Nós temos todas as condições para identificar se um produto está ou não em condições de consumir porque até menos de 100 anos atrás os produtos não tinham data de validade. Datas de validade vieram junto com a industrialização e são tão mais importantes quanto mais artificiais forem os alimentos, pois os produtos químicos utilizados (a maioria não existente até 100 anos atrás) enganam nossos sentidos. Se um produto natural estiver com cor normal, textura normal, bom cheiro e gosto normal pode consumir. É muito raro nossos sentidos serem enganados. A gente tem na língua uma grande percepção do amargo, por exemplo, que acende um alerta porque a maioria das substâncias venenosas são amargas (incluindo as que se produzem na deterioração). Há centenas de espécies de microorganismos que podem consumir (e “estragar” os alimentos) e pouquíssimos escapam aos nossos sentidos. Apenas alguns patógenos (como a salmonela) e as toxinas dos estafilococos escapam, daí a importância que eles assumiram nos controles sanitários. Mas são mais perigosos em comidas prontas (e com maior grau de umidade). Num debate aqui na Rede algum tempo atrás alguém falou também do botulismo, que é anaeróbico e perigoso em produtos enlatados, mas que pode ser detectado porque produz gases e “estufa” as embalagens. Por isso quando encontramos uma embalagem estufada pode ser melhor evitar de consumir, mas é mais perigoso em alguns produtos, como carnes e também no palmito.

É muito difícil prever uma ‘data de validade’, é até meio ridículo. Nenhum produto estraga de um dia para o outro: tanto a deterioração por microorganismos quanto a química são processos lentos e progressivos e é muito difícil prever um prazo exato, pois depende do clima e das condições de transporte e armazenamento pelas quais ele vai passar, assim como da resistência das pessoas aos níveis toxicológicos. Me parece que por medida de garantia ao consumidor as datas de validade exigidas pela legislação são bastante encurtadas (confesso que algumas me parecem grandes “chutes”, sem muita base “científica”, até porque deve ser difícil e caro fazer pesquisa para cada produto específico). Por exemplo, o mel, que sendo puro (sem adição de água) é um produto que pode ser armazenado por muitos anos, tem um prazo curtíssimo (acho que de menos de um ano), idem para os grãos (feijões, arroz, trigo, aveia, etc.), que quando bem secos e protegidos , também se conservam bem mais de um ano, até porque são sementes e precisam passar de uma “safra para outra”. Ficam às vezes mais secos e mais duros, mas não fazem mal à saúde.

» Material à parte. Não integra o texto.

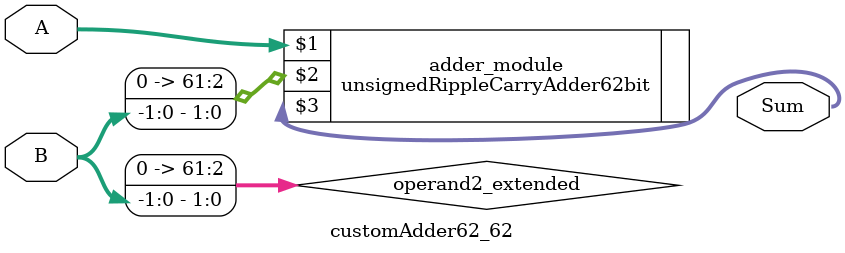
<source format=v>
module customAdder62_62(
                        input [61 : 0] A,
                        input [-1 : 0] B,
                        
                        output [62 : 0] Sum
                );

        wire [61 : 0] operand2_extended;
        
        assign operand2_extended =  {62'b0, B};
        
        unsignedRippleCarryAdder62bit adder_module(
            A,
            operand2_extended,
            Sum
        );
        
        endmodule
        
</source>
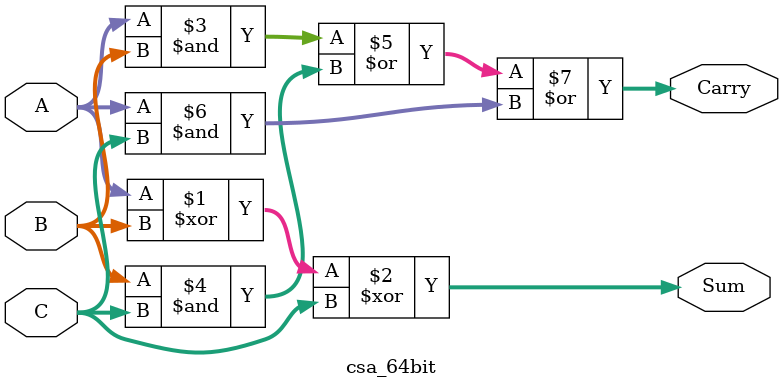
<source format=sv>
module csa_64bit(
    input  logic [63:0] A,
    input  logic [63:0] B,
    input  logic [63:0] C,
    output logic [63:0] Sum,
    output logic [63:0] Carry
);

    assign Sum   = A ^ B ^ C;
    assign Carry = (A & B) | (B & C) | (A & C);

endmodule

</source>
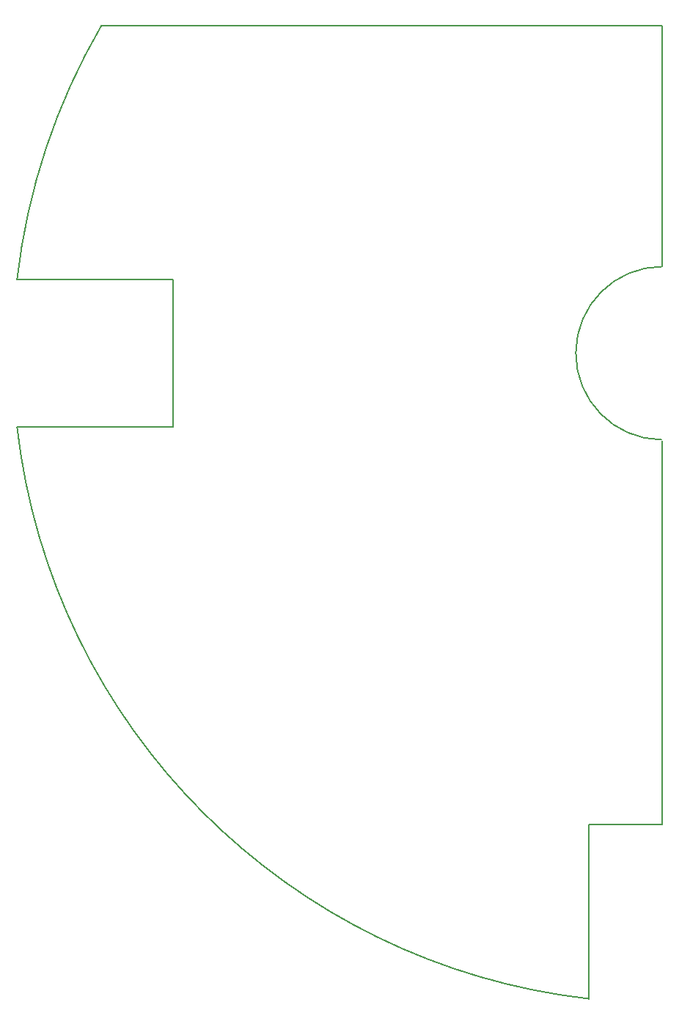
<source format=gm1>
G04 Layer_Color=16711935*
%FSLAX44Y44*%
%MOMM*%
G71*
G01*
G75*
%ADD39C,0.2000*%
D39*
X0Y100000D02*
G03*
X-990Y-99995I0J-100000D01*
G01*
X-647580Y378339D02*
G03*
X-745166Y85019I647580J-378339D01*
G01*
Y-85019D02*
G03*
X-84906Y-745178I745166J85019D01*
G01*
X-0Y100000D02*
Y378000D01*
X-565000Y-85000D02*
Y-0D01*
X-745000Y-85000D02*
X-565000D01*
X-0Y-544000D02*
Y-101000D01*
X-745000Y85000D02*
X-565000D01*
Y-0D02*
Y85000D01*
X-85000Y-544000D02*
X-0D01*
X-85000Y-745178D02*
Y-544000D01*
X-648000Y378000D02*
X-0D01*
M02*

</source>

O talharim, como é um produto seco, se não estiver mal armazenado e não tiver traça nem caruncho, pode durar pelo menos 2 3 meses a mais do que a “data de validade”.

É preciso ter muito cuidado com produtos proteicos, como carnes, peixes, mariscos quando apenas resfriados, que que são mais perigosos, pois são produtos muito perecíveis e que podem causar fortes intoxicações, então nestes casos qualquer alteração na aparência e no cheiro já deve ser sinal de alerta, mesmo que estejam dentro do prazo de validade. Mas congelados podem durar anos (só é importante cozinhar logo depois de descongelar). Quando salgados e secos também duram muito tempo. Os lácteos também são um pouco mais sensíveis, é preciso ficar atento, mas há muitas diferenças entre eles. Aprendi que os queijos de leite cru, por exemplo, se não amargam nos primeiros dias depois de feitos, não estragam, mas sim maturam/ curam, porque as bactérias lácticas predominam e terminam eliminando microorganismos ruins. Então nos queijos se o cheiro e o gosto forem bons, 98% de chance de não fazerem mal. O amargo é grande sinal de alerta nos lácteos (não consumir se estiver amargo). Outro problema é o ranço na gordura (oxidação – processo químico), que mesmo congelando pode continuar. Já o creme de leite parece ser mais perigoso, mas ele amarga rapidamente quando passa do ponto…

Enfim, acho que como a Rede defende o princípio dos 3 Rs (Reduzir, Reaproveitar, Reciclar), é muito importante a gente ter um olhar crítico sobre a forma estreita como a mídia e a vigilância sanitária no Brasil tratam a questão do prazo de validade, que termina levando a um grande desperdício.”